The report from Emkay Global Financial Services noted that a significant improvement in India’s outlook for the external account over the past two weeks due to 22 per cent correction in Brent on hopes of a US‑Iran memorandum of understanding.

"We expect the RBI to remain on hold next week, which is positive for the consumption recovery story and the earnings cycle," the firm said. The Indian rupee has gained 2 per cent to Rs 95 per dollar after touching Rs 96.96 per dollar on May 20, 2026.

The report forecasted that the re-opening of the Hormuz strait should drive Brent back to $75-80 and provide considerable relief to the rupee and RBI to remain on hold over the next few quarters. It saw no need for the RBI to raise rates, even as inflation rose to roughly 4.5 per cent due to a roughly 7 per cent spike in petrol and diesel pump prices.

The firm expects a benign rate environment to support credit growth, which underpinned a consensus Nifty EPSg (EPS growth) of 14.2 per cent for FY27, with banks a substantial contributor.
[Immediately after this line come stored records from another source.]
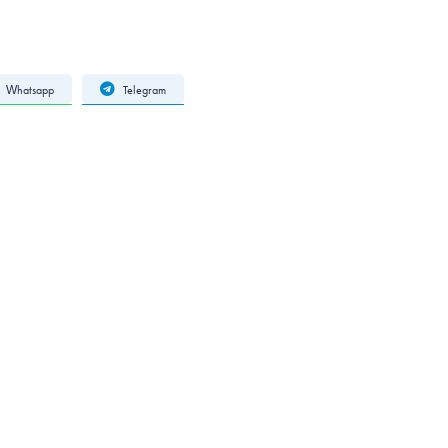
Whatsapp
Telegram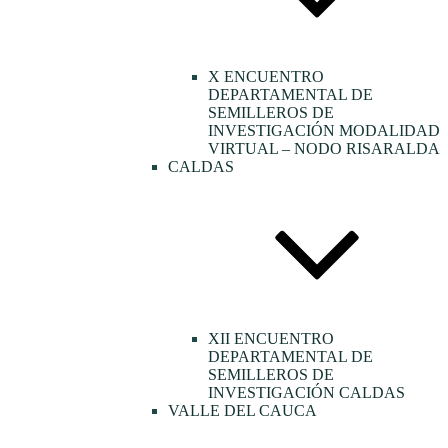
X ENCUENTRO
DEPARTAMENTAL DE
SEMILLEROS DE
INVESTIGACIÓN MODALIDAD
VIRTUAL – NODO RISARALDA
CALDAS
XII ENCUENTRO
DEPARTAMENTAL DE
SEMILLEROS DE
INVESTIGACIÓN CALDAS
VALLE DEL CAUCA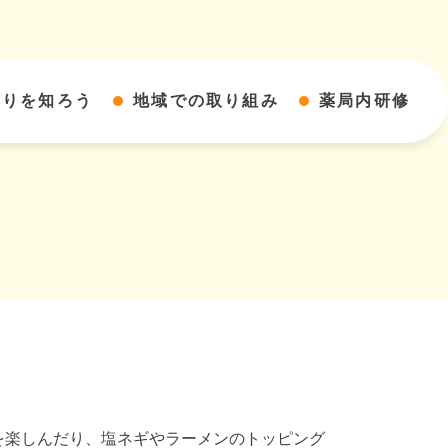
すりを知ろう
地域での取り組み
薬局内研修
を楽しんだり、塩ネギやラーメンのトッピング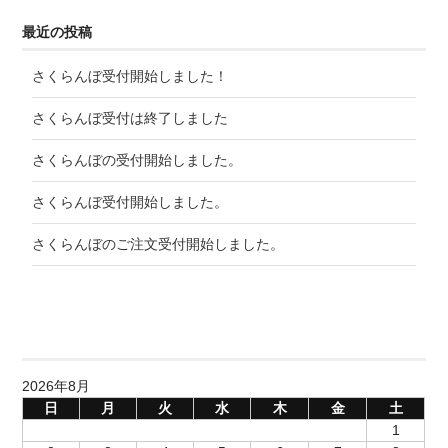
最近の投稿
さくらんぼ受付開始しました！
さくらんぼ受付は終了しました
さくらんぼの受付開始しました。
さくらんぼ受付開始しました。
さくらんぼのご注文受付開始しました。
2026年8月
日
月
火
水
木
金
土
1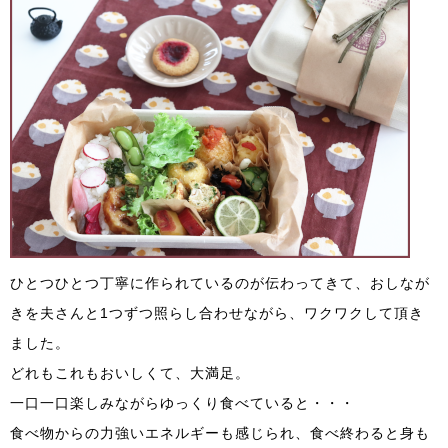
ひとつひとつ丁寧に作られているのが伝わってきて、おしなが
きを夫さんと1つずつ照らし合わせながら、ワクワクして頂き
ました。
どれもこれもおいしくて、大満足。
一口一口楽しみながらゆっくり食べていると・・・
食べ物からの力強いエネルギーも感じられ、食べ終わると身も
Markets remained volatile amid continued uncertainty around the timing of a potential US-Iran deal and the reopening of the Strait of Hormuz (SoH).

On liquidity, the report noted surplus conditions contracted to roughly 0.2 per cent of net demand and time liabilities after the RBI injected $5 billion through a rupee‑dollar swap. "We see no immediate cause for concern, once pressure on crude eases and, consequently, on the currency, the RBI should be able to restore liquidity conditions," the report noted.

Deposit growth remains healthy at 12.2 per cent year-on-year but unable to keep pace with credit growth. The incremental CDR (trailing 12M) at 105 per cent is unsustainable, and the firm expects credit growth to moderate going forward, even if deposit growth improves to roughly 13 per cent as liquidity conditions ease.